Cutting back on coffee
Yesterday afternoon, I had three cups of coffee at Starbucks and consequently stayed up until 3am, feeling anxious up until I dozed off. The sort of anxiety that had me looking up YouTube videos on how to focus on the moment and to let go of the future, etc. It was awful, not to mention I broke my rule of avoiding my phone in bed at night.
I woke up this morning and knew it was the caffeine intake that caused the anxiety. I spent the first bit of my day looking up what it would mean to cut back (or even quit) coffee, and the prognosis is harrowing: withdrawal symptoms include headaches and brain fog and anxiety. I decided to limit my intake today to: coffee in a mid-sized tumbler, at 0.5 teaspoon of instant coffee; and in the afternoon a large cup of green tea (with 0.5 teaspoon of leaves). These are rough estimates, but they are considerably lower than my usual dosage of caffeine (2-3 cups a day).
It's now 8:00 pm.
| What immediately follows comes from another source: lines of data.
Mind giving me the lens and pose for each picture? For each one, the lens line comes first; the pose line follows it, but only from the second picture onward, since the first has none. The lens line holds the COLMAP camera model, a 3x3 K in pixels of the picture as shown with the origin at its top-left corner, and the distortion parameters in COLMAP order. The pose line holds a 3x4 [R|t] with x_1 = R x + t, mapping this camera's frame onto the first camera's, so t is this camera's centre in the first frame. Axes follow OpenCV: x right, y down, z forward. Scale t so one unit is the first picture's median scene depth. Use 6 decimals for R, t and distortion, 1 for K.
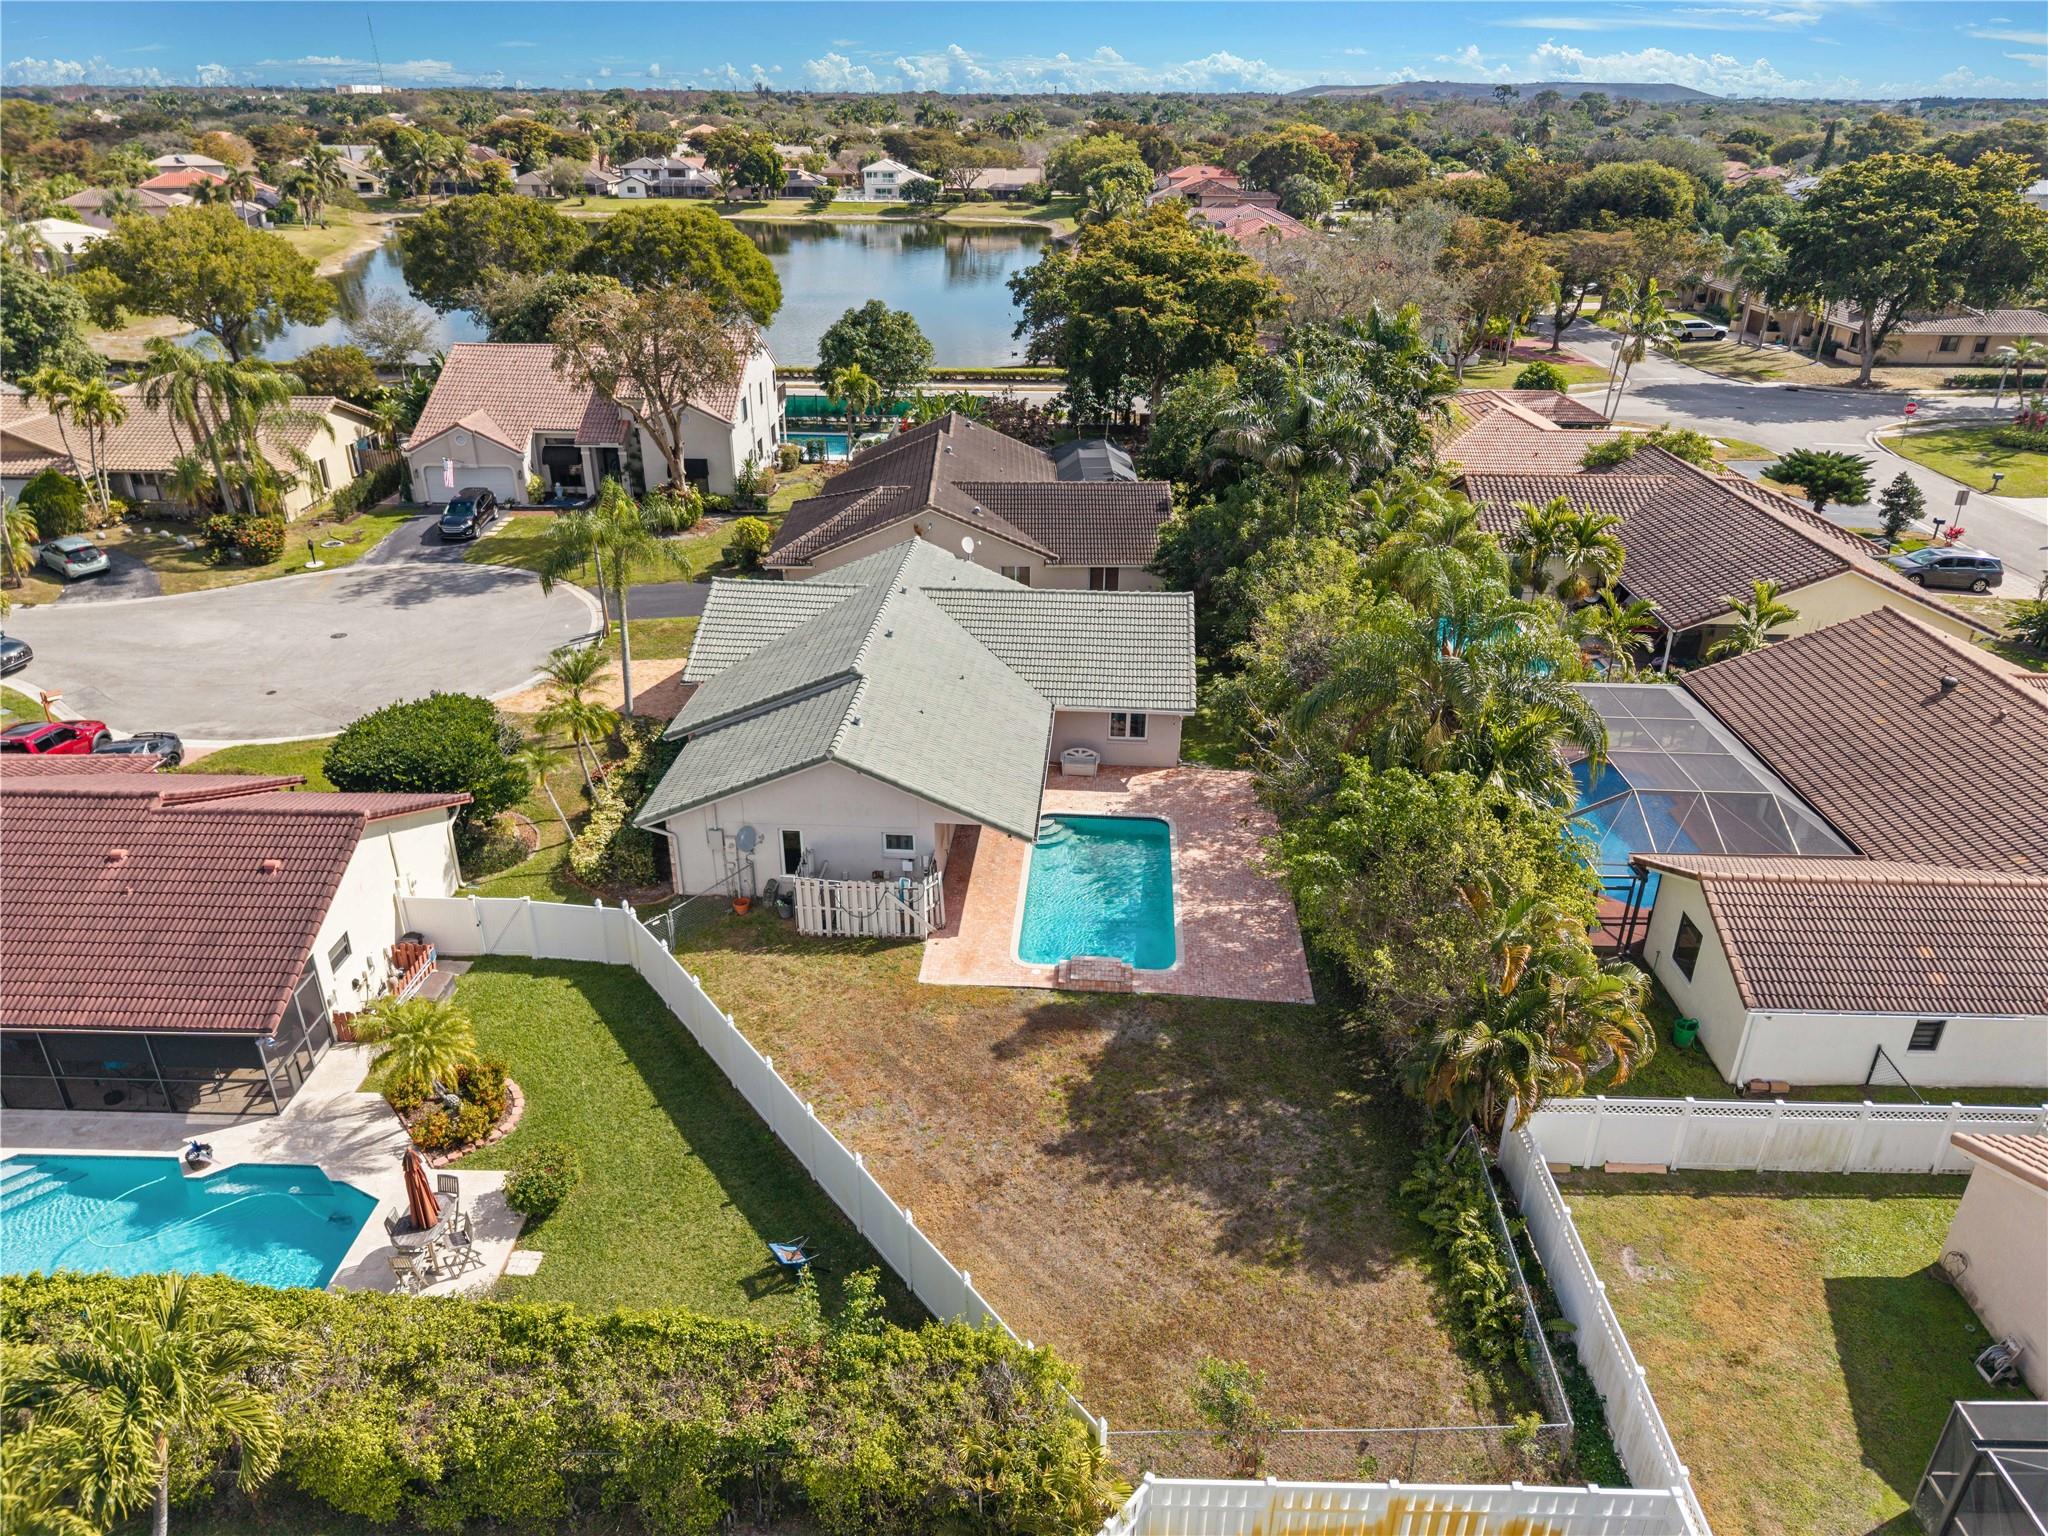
lens RADIAL K [[1359.1, 0, 1024.0], [0, 1359.1, 768.0], [0, 0, 1]] dist [-0.006770, 0.003536]
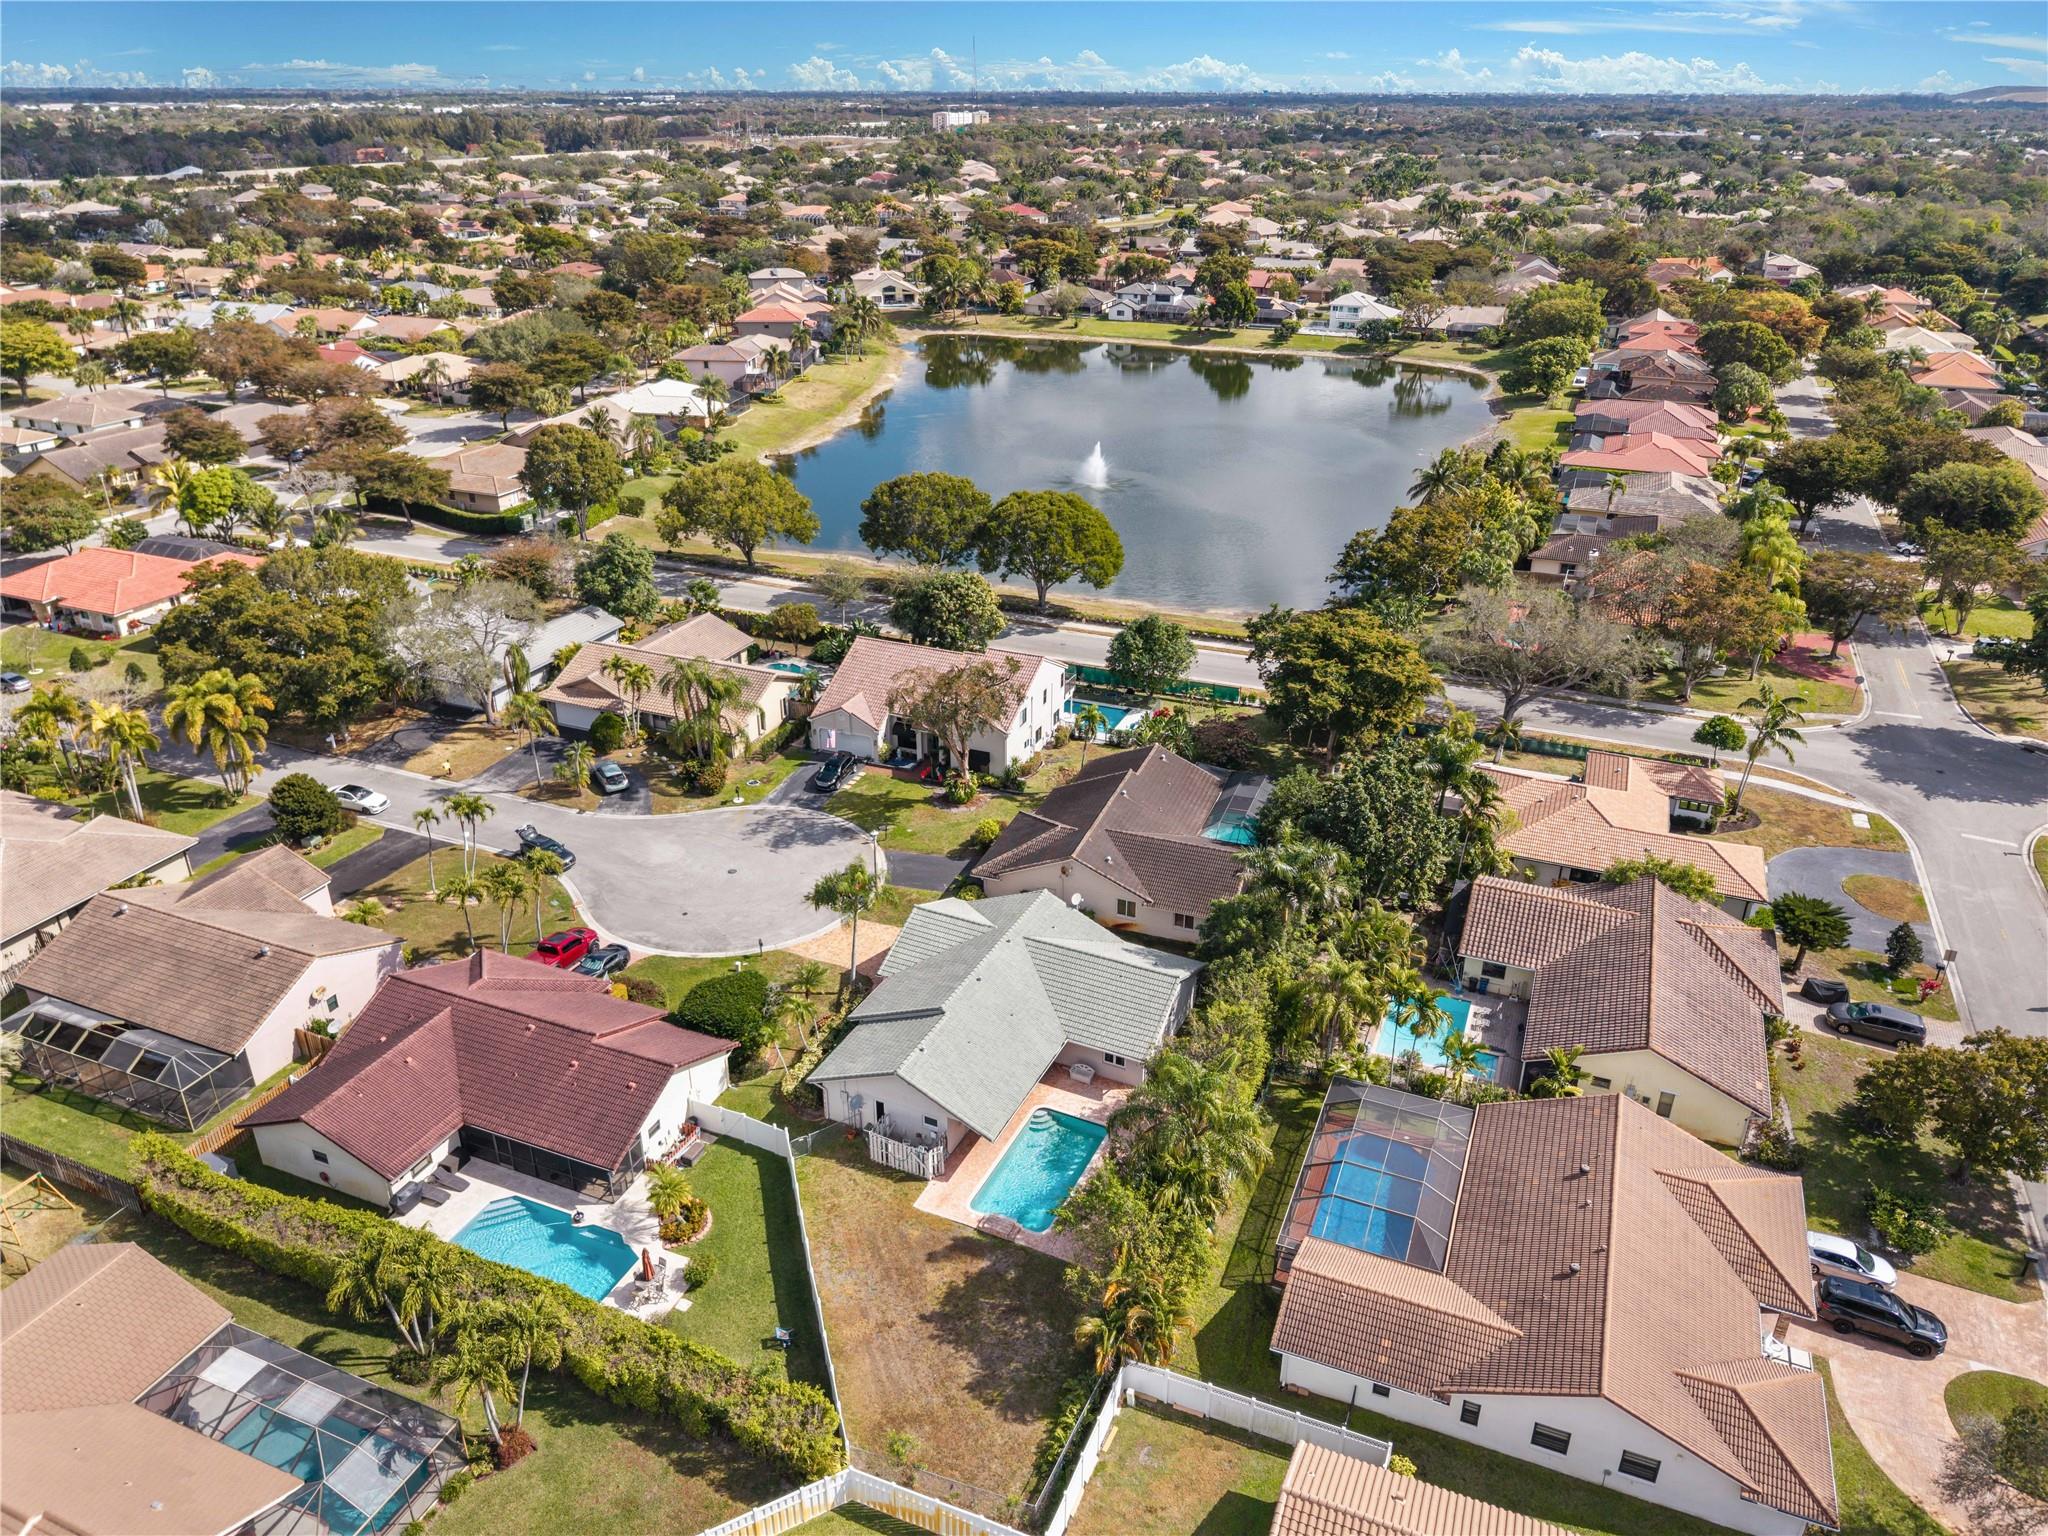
lens RADIAL K [[1381.1, 0, 1024.1], [0, 1381.1, 776.5], [0, 0, 1]] dist [0.046742, -0.065294]
pose [[0.931013, 0.151059, -0.332259, 0.331671], [-0.152020, 0.988104, 0.023263, -0.269458], [0.331820, 0.028852, 0.942901, -0.430939]]
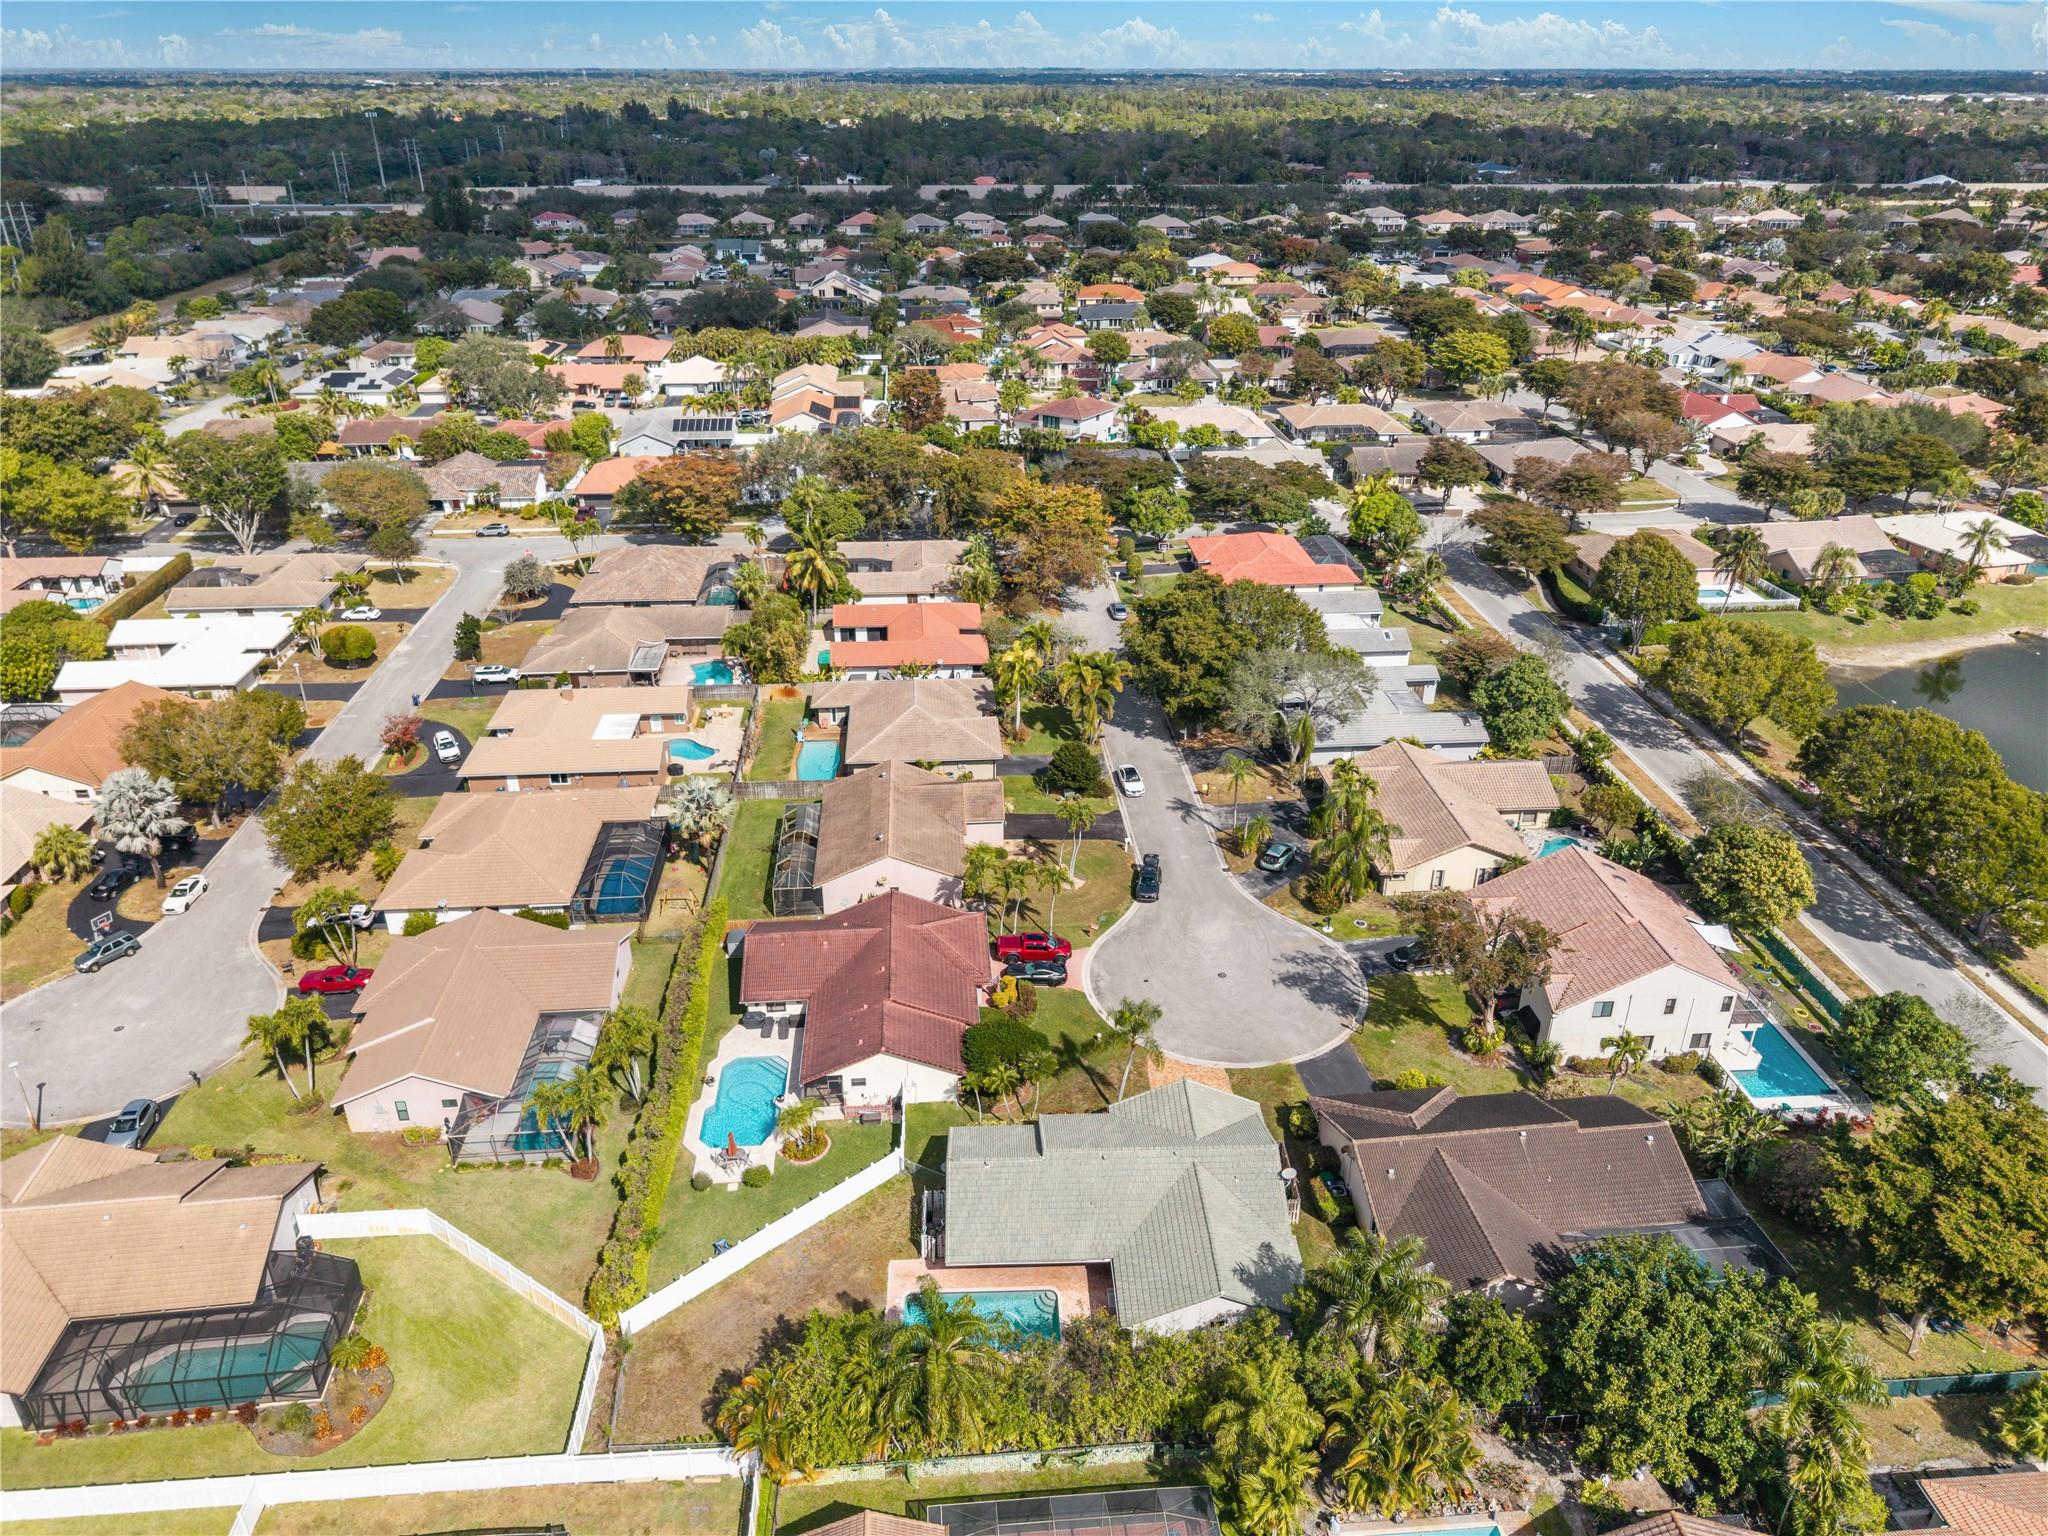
lens RADIAL K [[1381.1, 0, 1024.1], [0, 1381.1, 776.5], [0, 0, 1]] dist [0.046742, -0.065294]
pose [[0.102663, 0.434783, -0.894664, 0.865564], [-0.439586, 0.826655, 0.351290, -0.737301], [0.892314, 0.357218, 0.275991, 0.147079]]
I'm mentally exhausted, but feel calm. Perhaps I'm too fatigued because I slept for five hours last night. Perhaps it's because I'm less caffeinated than usual. Probably both.
But damn it, I know I need better self-control so that I don't inflict physical and mental damage on myself. I don't think I'll cut coffee out entirely, but I can work on limiting how much I consume. It'll be a form of kindness towards myself.
So continues the simplification of my life—this time around a habit I've had for ~15 years: the near-daily excessive consumption of caffeine.